Can You See?


Jer. 25:8-17; Rom. 10:1-13; John 9:18-41

What do you think of when you hear the word SALVATION?  Some think about heaven.  Others about Jesus saving from sin.  I tend to think of it as simply SEEING GOD.  

In John’s gospel today there is a lengthy diatribe between the healed blind man and the Pharisees.  But ultimately this isn’t a story about Jesus healing – it is about SEEING GOD.  Some get it.  Others don’t.

In many ways this is the central focus of the entire gospel of John – SEEING GOD.

This blind man had been healed by Jesus on the Sabbath – he had taken mud and rubbed it on his eyes and healed him.  This man was brought to the Pharisees to answer some questions.  Their concern is an odd one: “How can a man who is a sinner perform such signs?”  There was a pervasive thought that being blind was a condition of one’s sin.  So their question is not only “How could Jesus do this?” but also “How could this blind man, a sinner, have deserved healing?”

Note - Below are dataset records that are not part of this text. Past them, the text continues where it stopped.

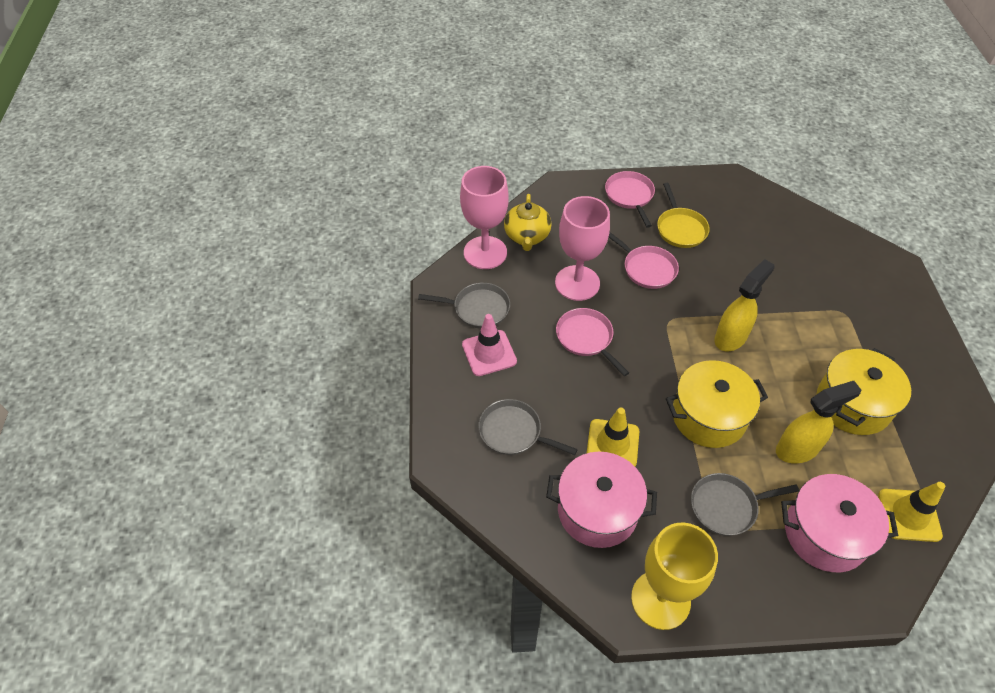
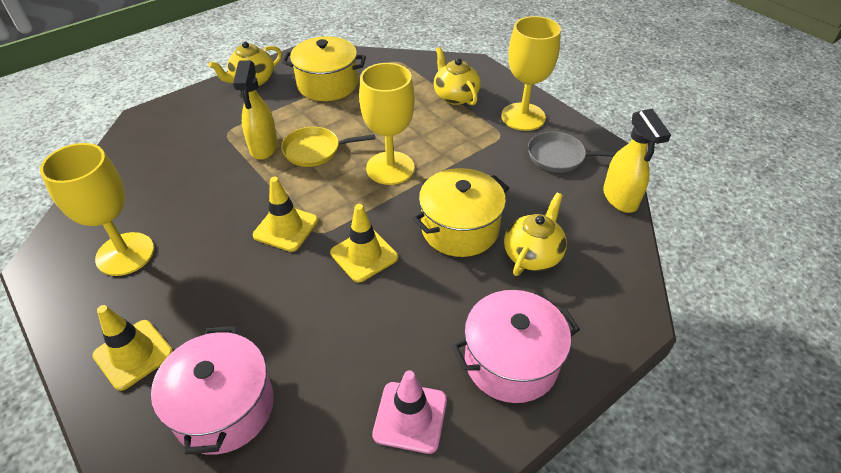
grey pan: [418,283,510,329] [478,399,578,455] [691,473,799,536] = 3 -> [528,132,617,173] = 1
pink goblet: [460,166,509,269] [555,196,610,301] = 2 -> none = 0
pink pan: [556,308,629,376] [605,171,655,228] [609,232,679,289] = 3 -> none = 0
yellow goblet: [631,522,718,630] = 1 -> [40,143,154,276] [359,63,415,185] [501,16,561,131] = 3
yellow teapot: [504,194,551,251] = 1 -> [209,42,282,86] [434,47,481,106] [504,193,567,276] = 3
yellow traffic cone: [586,408,639,467] [878,482,945,542] = 2 -> [92,305,173,391] [253,177,318,252] [330,204,398,282] = 3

Jesus turns this argument on its head.  He takes on the theology of the day, “I came into this world for judgment so that those who do not see may see, and those who do see may become blind.”  The Pharisees are upset and ask themselves “Surely we are not blind are we?”  Jesus said to them, “If you were blind, you would not have sin.  But now that you say, ‘we see,’ your sin remains.”

Jesus makes some enemies fast!!  He is taking on the establishment!  He is stirring the pot.

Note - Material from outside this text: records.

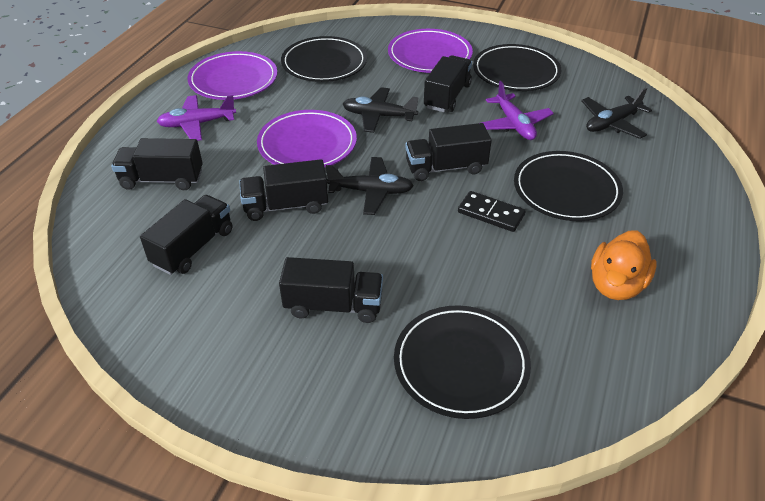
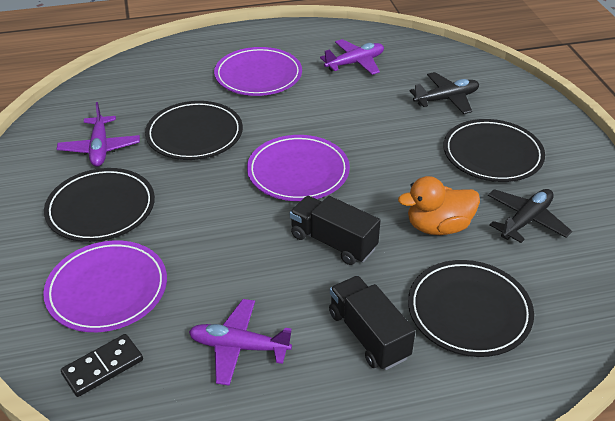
black plane: [326,157,414,215] [343,87,419,133] [581,88,652,139] = 3 -> [410,72,479,114] [488,189,572,243] = 2
black truck: [111,138,203,190] [140,195,232,275] [239,159,328,221] [279,257,383,323] [405,123,492,181] [424,55,472,112] = 6 -> [290,196,381,265] [329,276,416,370] = 2
purple plane: [157,95,236,141] [482,81,554,140] = 2 -> [57,102,140,167] [189,299,292,386] [320,39,384,75] = 3

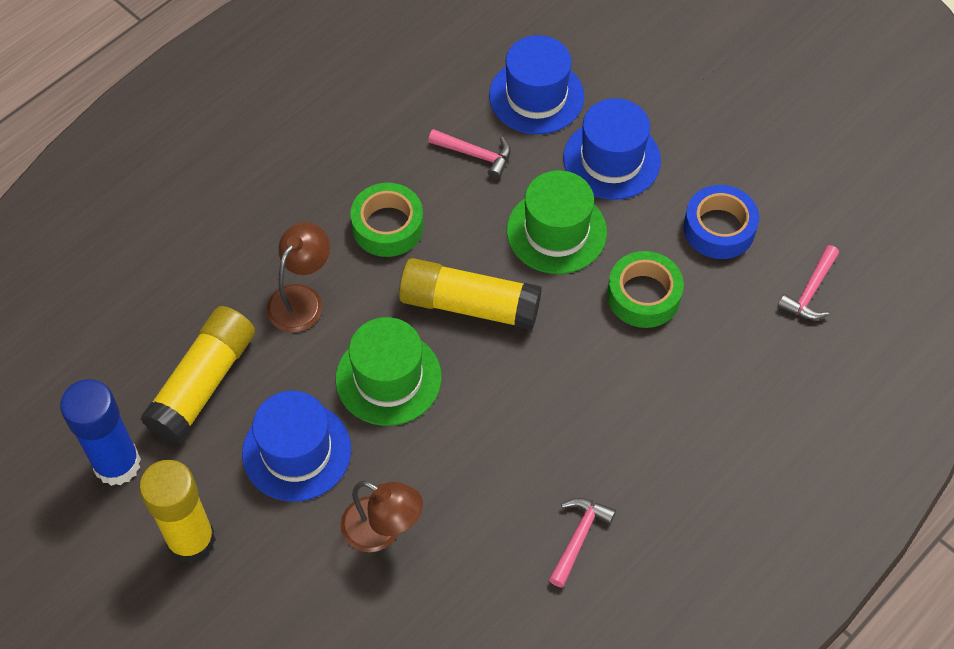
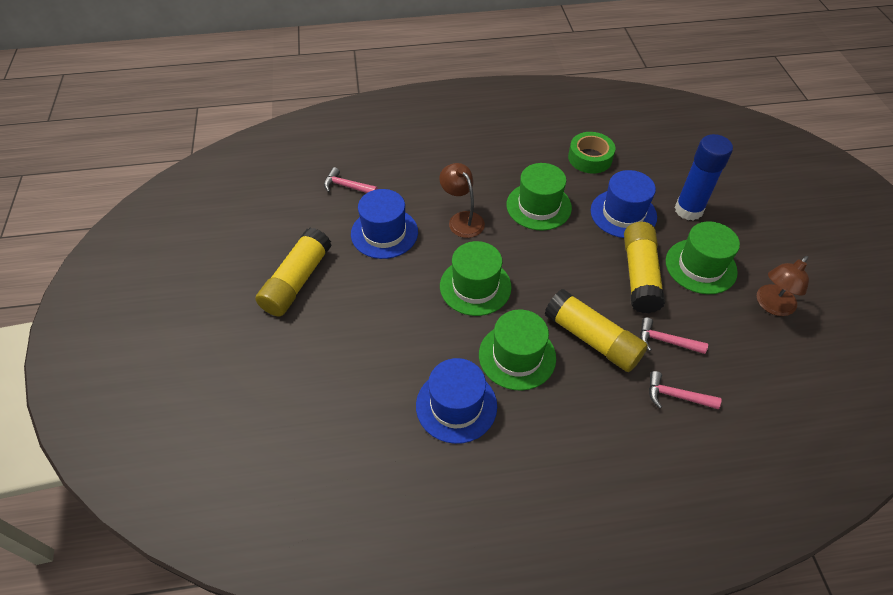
blue tape: [683,185,759,259] = 1 -> none = 0
green hat: [336,317,442,426] [507,170,607,274] = 2 -> [440,241,511,316] [479,309,556,391] [506,163,572,231] [666,221,740,294] = 4
green tape: [350,183,424,257] [607,251,684,328] = 2 -> [568,132,615,174] = 1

This passage is a good reminder that Jesus’ purpose is not all about peace, goodwill, and good deeds.  His mission is something more.  He is here to break open the establishment.  There is a time for meekness, and a time for bold action.  Jesus is more than a Good Shepherd, but also a rabble-rouser when he needs to be one.

I find great comfort in following this man from Nazareth for this very reason.  I see meek and mild, but I also see strength and fortitude.  He is going to speak the truth, even if that truth is going to break apart the Pharisees’ construct.

And that is the lesson for me, as we face Holy Week.  There is a time for the old constructs, the old ways of thinking and being to be put to rest.  There is a time for us to turn it all over and follow our leader to the cross.  It may not seem like the strength and fortitude we need, but it is.  God works in mysterious ways.  And our job is not to tamper with the Almighty, but to follow.